They say time heals all wounds. It doesn’t. In most cases, without proper care and a supportive environment, mental wounds only worsen with time. But with adequate psychosocial support, people can start to regain resilience and perspective, giving them strength to rebuild their society. It is high time that psychosocial well-being of people and communities affected by conflict gets the international attention it deserves.
In 2018, Sonita Khalil, a trained biologist, started as a social worker in a village in the Kurdish region of Iraq, a couple of hours’ drive from her hometown, Sinjar. Together with the entire Yazidi population, she had been driven out of Sinjar by Islamic State group fighters in 2014. Four years later, knowing what forcibly displaced women and girls had gone through, knowing about the horrors and the grief, she wanted to help them carry the weight no shoulders should bear.
Khalil was trained in Seje, near Duhok, in the basics of social work and started working in a primary health center staffed and equipped by Dutch NGO Cordaid, the Catholic Organization for Relief and Development Aid, two years before. Displaced families and host community members found their way to the center, not only revealing alarming physical conditions but also severe levels of anxiety and other trauma-related disorders.
To address their acute psychosocial needs, Khalil and other newly recruited and trained social workers teamed up with the only available psychiatrist — who lived and worked a couple of hours away by car and could only come once a fortnight. Finding personnel to address mental health needs in the Sinjar area proved exceedingly hard. Like in many other parts of the world, mental health care services are still shrouded in stigma and prejudice, underrated, and understaffed. Every single one of these mental caregivers is a hero. They give their all and work with whatever resources at hand. But the truth is that the mental health system in which they work, without expectation of recognition, has gaps as big as bomb craters.

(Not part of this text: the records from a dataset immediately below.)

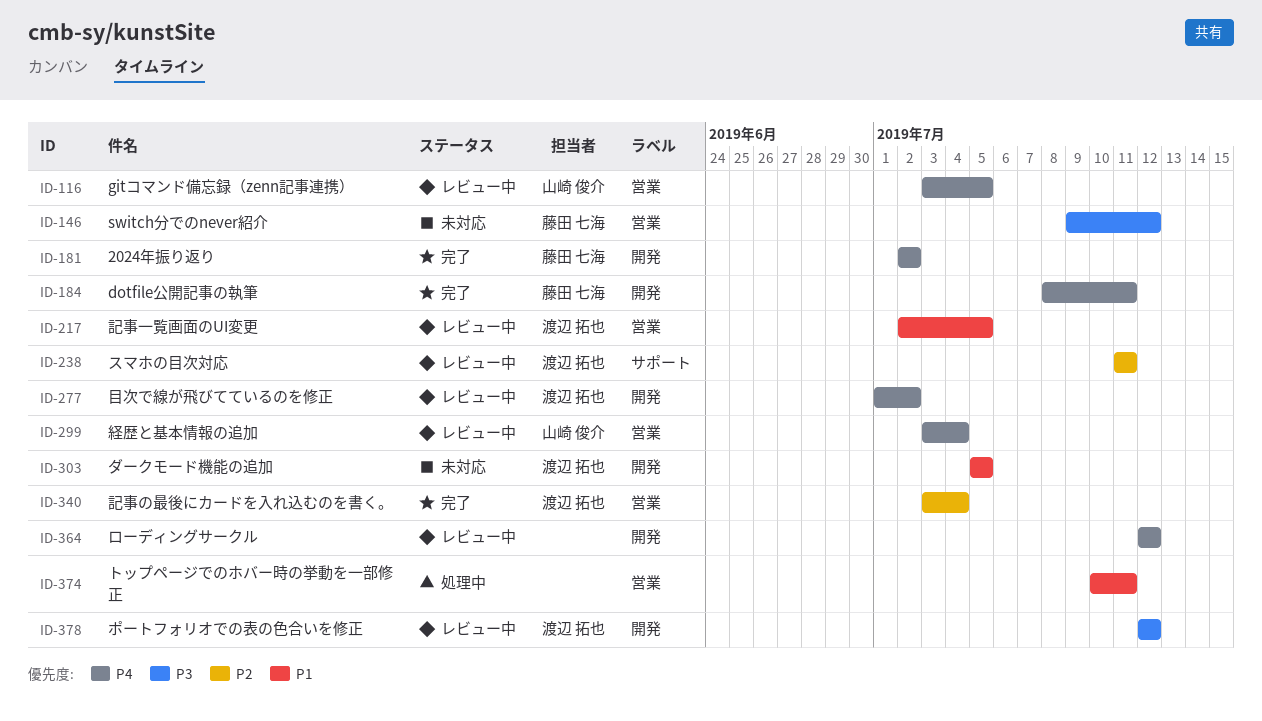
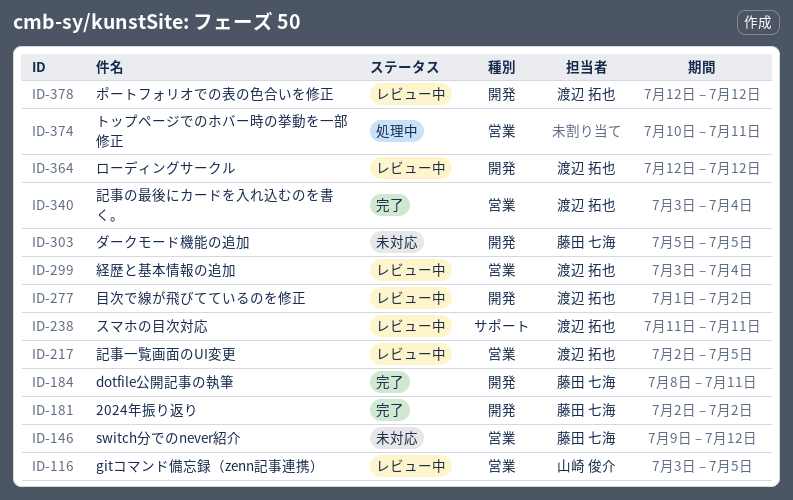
ID-299, owner: 山崎 俊介 -> 渡辺 拓也
ID-303, owner: 渡辺 拓也 -> 藤田 七海
ID-364, owner: none -> 渡辺 拓也

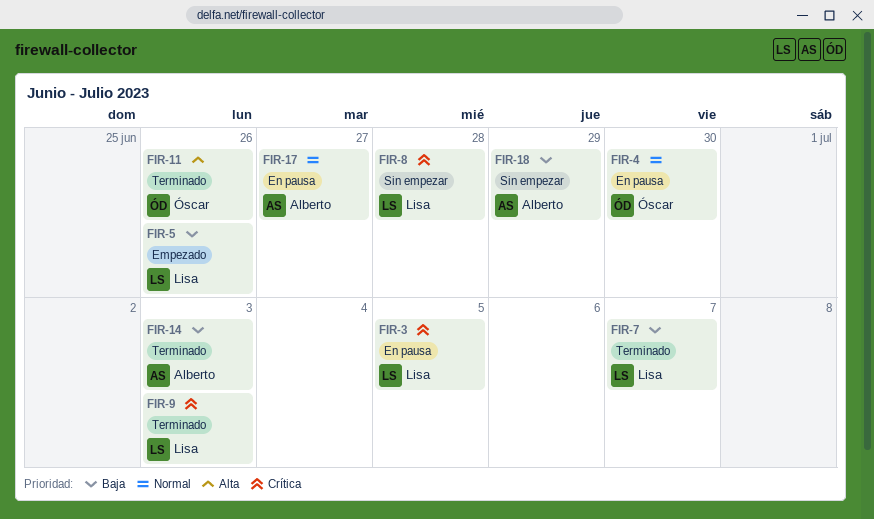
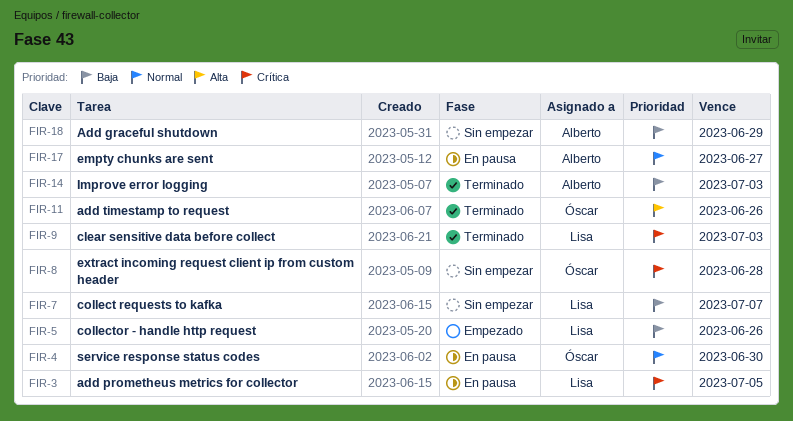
FIR-7, status: Terminado -> Sin empezar
FIR-8, owner: Lisa -> Óscar

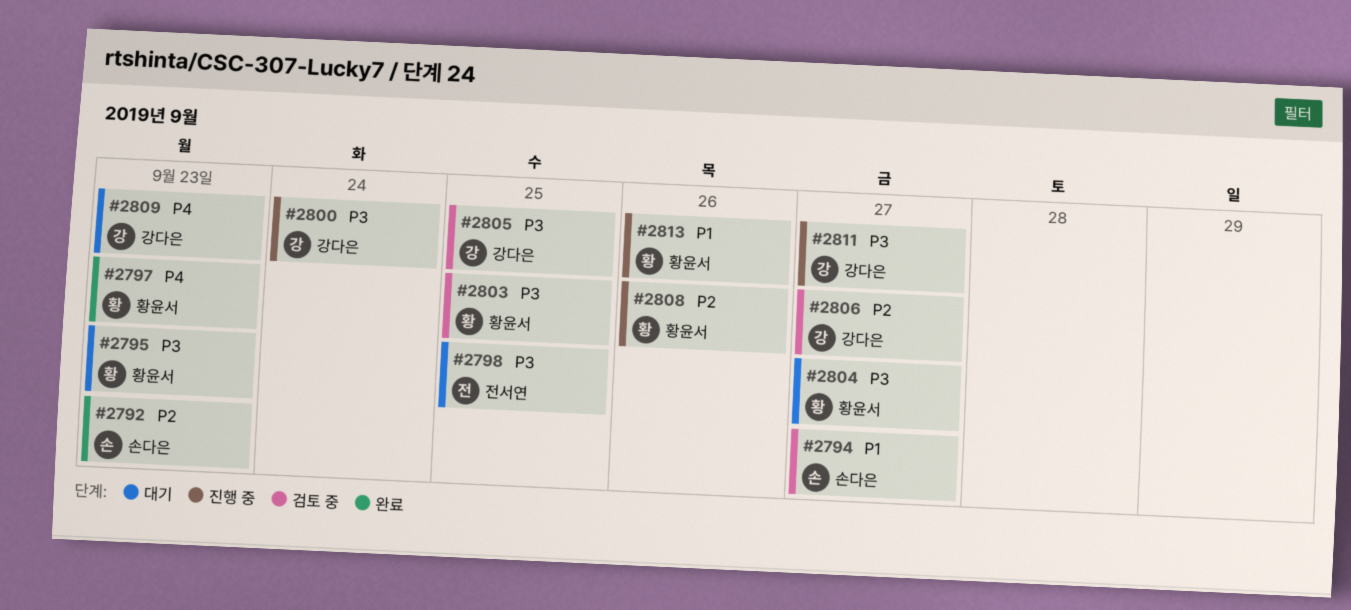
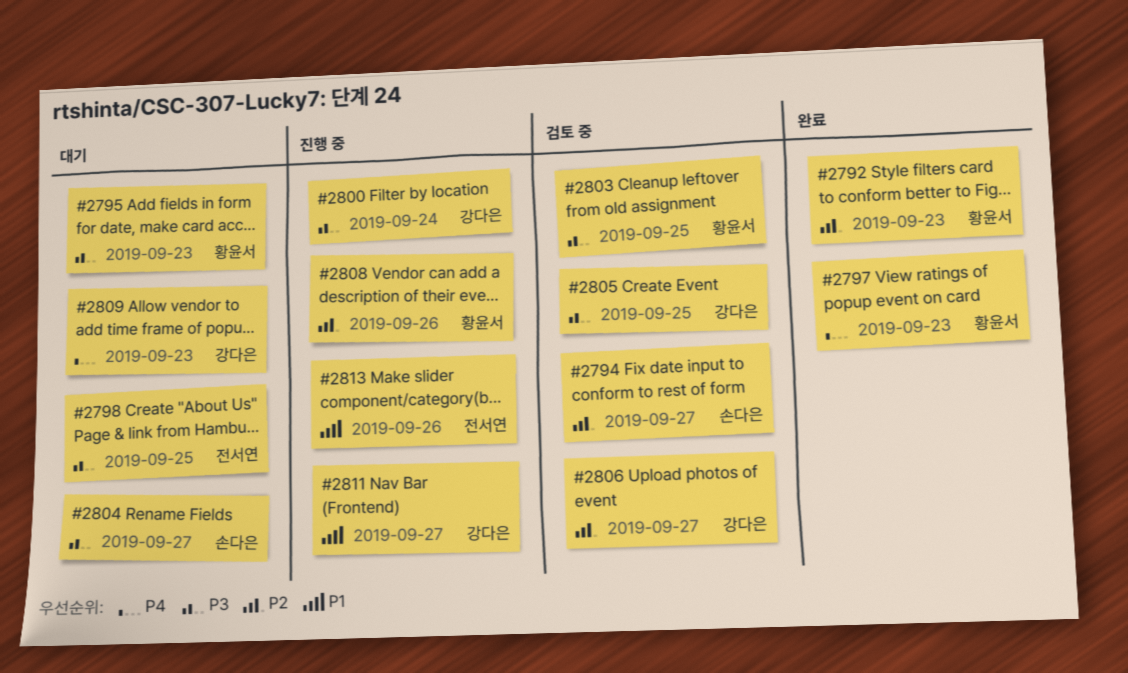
#2792, owner: 손다은 -> 황윤서
#2794, priority: P1 -> P2
#2804, owner: 황윤서 -> 손다은
#2811, priority: P3 -> P1
#2813, owner: 황윤서 -> 전서연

To start, the crucial middle part of the mental health pyramid — psychosocial counseling and psychotherapy — is utterly lacking. Psychiatrists who offer specialized care and social workers who respond to primary health care needs and provide general support are filling the gaps as much as they can. But the problem is structural. Proper therapy can help prevent people from falling into a deep depression or from committing suicide. Filling the gaps out of necessity can’t.
They say time heals all wounds. It doesn’t. In most cases, without proper care and a supportive environment, mental wounds only worsen with time.—
Then there’s the critical lack of mental health caregivers, coupled with the daunting scale of mental health needs. Finally, there’s the lack of time and the backlog of care. As the years go on, the suffering of displaced and traumatized people increases. Sleeping and eating disorders, anxiety, and depression add to the stress of living in poverty — conditions that have become more pronounced due to COVID-19. Traumas accumulate. With time, treatment becomes more urgent and more difficult.
But we are making progress. In the past few years, mental health and psychosocial support, or MHPSS, as part of humanitarian efforts have finally been put high on the international agenda. Indeed, important agreements on MHPSS as part of any humanitarian response were reached in 2019 with the Mind the Mind Now Conference and its Amsterdam Conference Declaration, as well as the resolution on MHPSS for people affected by emergencies, which was adopted at the 33rd International Conference of the Red Cross and Red Crescent.
And yet we do not structurally recognize the importance of MHPSS in efforts to help conflict-affected countries overcome their past. We do not systematically integrate it in national and international efforts to build and sustain peace. We should. MHPSS is crucial for individuals, families, communities, and decision-makers to be able to recover, rebuild, resume livelihoods, and foster reconciliation.
International support to communities affected by protracted crises or efforts to rebuild and sustain peace must recognize the importance of addressing psychosocial dynamics and mental needs from the very start. Without this, it remains extremely difficult to get the time, the budget, and, most importantly, the commitment of policymakers to effectively meet these mental and psychosocial needs.
Let’s build on what we have. Let’s invest in psychiatrists who speak the language of their patients, invest in full education for social workers, counselors, and therapists, in their self-preservation and protection. Let’s make sure deeply traumatized women, children, and men need not travel an entire day and queue for hours once or twice every month to see a psychiatrist. Let’s make sure mental health needs are properly mapped, allowing caregivers, health authorities, and donor agencies the ability to plan ahead and act more effectively.
Let’s catch up on painfully lost time. Let’s allow mental health care systems to develop into the broader and multilayered pyramid of health and social care they need to be, as well as gender-sensitive and adapted to the cultural, religious, and political sensitivities that come with conflict and post-conflict situations. Let ‘s unlock the powerful contribution MHPSS can make in releasing people’s potential to recover and to rebuild the social fabric needed in their communities.